A few days back, I was taught about equivalence relations, classes and was given some glimpses of quotient topology.
Suppose we are given the space $[0,1]^{2} \subset \Bbb{R}^{2}.$ Then, the quotient space $[0,1]^{2}/\sim$ looks like a cylinder (i.e the equivalence classes look like cylinders where $\sim$ is an equivalence relation) when $\sim$ identifies $p\sim p$ and $(0,p)\sim(1,p) \space\forall\space p $. Similarly, $[0,1]^{2}/\sim$ looks like a Möbius strip when $(0,p)\sim(1,1-p)$ and $p\sim p$.
Now, my question is that - "Is there an equivalence relation that can be explicitly stated such that we get a Möbius-like strip with two twists?" It is clear that this structure is homeomorphic to the cylinder in $\Bbb{R}^{3}$ because when we add another twist to $(0,p)\sim(1,1-p)$, we again get $(0,p)\sim(1,p)$ , but when we look at the edges of the two structures, the cylinder has two disconnected circles while the double Möbius has two linked circles, hence there is no continuous deformation of space so that the cylinder can be converted to this. This also implies that they have different knot groups, which I know nothing of. Please express your views and discuss.

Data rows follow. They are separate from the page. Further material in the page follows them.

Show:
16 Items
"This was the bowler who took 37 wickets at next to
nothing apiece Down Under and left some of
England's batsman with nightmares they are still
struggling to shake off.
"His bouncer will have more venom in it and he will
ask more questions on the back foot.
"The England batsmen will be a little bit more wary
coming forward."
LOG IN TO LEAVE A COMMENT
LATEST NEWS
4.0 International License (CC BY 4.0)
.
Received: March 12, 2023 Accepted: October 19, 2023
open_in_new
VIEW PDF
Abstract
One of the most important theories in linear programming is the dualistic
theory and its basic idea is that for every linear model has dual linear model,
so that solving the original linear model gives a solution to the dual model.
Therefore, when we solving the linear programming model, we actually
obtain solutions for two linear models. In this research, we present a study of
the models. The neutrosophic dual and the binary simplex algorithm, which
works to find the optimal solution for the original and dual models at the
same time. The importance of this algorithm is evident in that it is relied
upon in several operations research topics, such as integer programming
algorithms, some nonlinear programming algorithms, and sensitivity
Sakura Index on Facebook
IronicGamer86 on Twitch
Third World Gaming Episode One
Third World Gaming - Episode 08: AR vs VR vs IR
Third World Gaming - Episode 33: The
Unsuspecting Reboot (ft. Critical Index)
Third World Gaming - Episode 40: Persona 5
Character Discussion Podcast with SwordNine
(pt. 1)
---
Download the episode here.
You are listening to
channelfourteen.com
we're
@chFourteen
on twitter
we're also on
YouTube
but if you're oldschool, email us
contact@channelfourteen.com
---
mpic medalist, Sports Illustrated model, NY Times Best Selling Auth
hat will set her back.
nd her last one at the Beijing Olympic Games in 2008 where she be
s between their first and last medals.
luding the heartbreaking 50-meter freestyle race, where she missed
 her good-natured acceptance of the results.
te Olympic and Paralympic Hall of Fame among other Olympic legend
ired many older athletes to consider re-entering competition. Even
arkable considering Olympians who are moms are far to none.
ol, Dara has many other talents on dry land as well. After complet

I think I (finally) understood your question. You know how to obtain surfaces (such as Moebius bands) by identifying sides of polygons. What you are asking is for a rigorous description of a "cut-and-paste operation on the Euclidean 3-space $R^3$ which produces the doubly twisted Moebius band in $R^3$."
I will write down an answer but it might take you awhile to understand it. (For the record: This is not the best way to get "doubly twisted Moebius bands": A better way is to used a "framed unknot": Say, a round circle $C$ equipped with a normal vector field that twists once around $C$.)
Here is one way to make this work. Start with $R^3$ and a "vertical round annulus" $A$ contained the $xz$-plane. The boundary of $A$ is the union of two round circles $C_1, C_2$, which I will assume to be concentric with the common center at the origin $(0,0,0)$ and respective radii 1 and 2. Then $C_1$ intersects the $xy$-plane in two points $p_1=(-1,0,0), q_1=(1,0,0)$, while $C_2$ intersects the $xy$-plane also in two points $p_1=(-2,0,0), q_1=(2,0,0)$.
Now, draw a round circle $\alpha$ in the $xy$-plane which separates $p_1,q_1$ from $p_2,q_2$. The precise location of this circle is irrelevant.
Consider the surface $P$ equal to the $xy$-plane and let a homeomorphism $f: P\to P$ be the Dehn twist along the loop $\alpha$. (For the record, there is a left and right Dehn twists, it does not matter for our purpose which one do we use.) This homeomorphism will be identity outside of a small neighborhood of the loop $\alpha$. In particular, it is the identity on the intersection $A\cap P$.
Let $P_\pm$ denote the lower and upper half-spaces in $R^3$ bounded by the plane $P$. I will define a new topological space $X$ obtained by gluing $P_-$ to $P_+$ using the homeomorphism $f$ of their boundaries. The annulus $A$ still sits inside $X$ (since $f$ was the identity at $A\cap P$). One can show that $X$ is homeomorphic to $R^3$ (for instance, because $f: P\to P$ is isotopic to the identity map). However, under the homeomorphic identification $X\to R^3$ the annulus $A$ maps to a "once overtwisted annulus" (doubly twisted Moebius band that you are interested in). Proving that this is true will take some effort and I will not do it. I note only that if instead of gluing using $f$ you perform gluing using its $n$th power, you obtain an $n$-times overtwisted annulus in $R^3$. One can also use a "half-twist" $g$ instead of $f$ ($g$ has the property that $g\circ g=f$: It is a 180 degree rotation inside the circle $\alpha$ in $P$ and swaps $p_1, q_1$ and fixes the midpoint of $p_1q_1$). If you glue $P_+, P_-$ using $g$ you obtain a Moebius band embedded in $R^3$ in a standard way. You can also replace $g$ with its odd powers. This will result in overtwisted Moebius bands in $R^3$.
In order to understand what is going on, I suggest you draw a picture.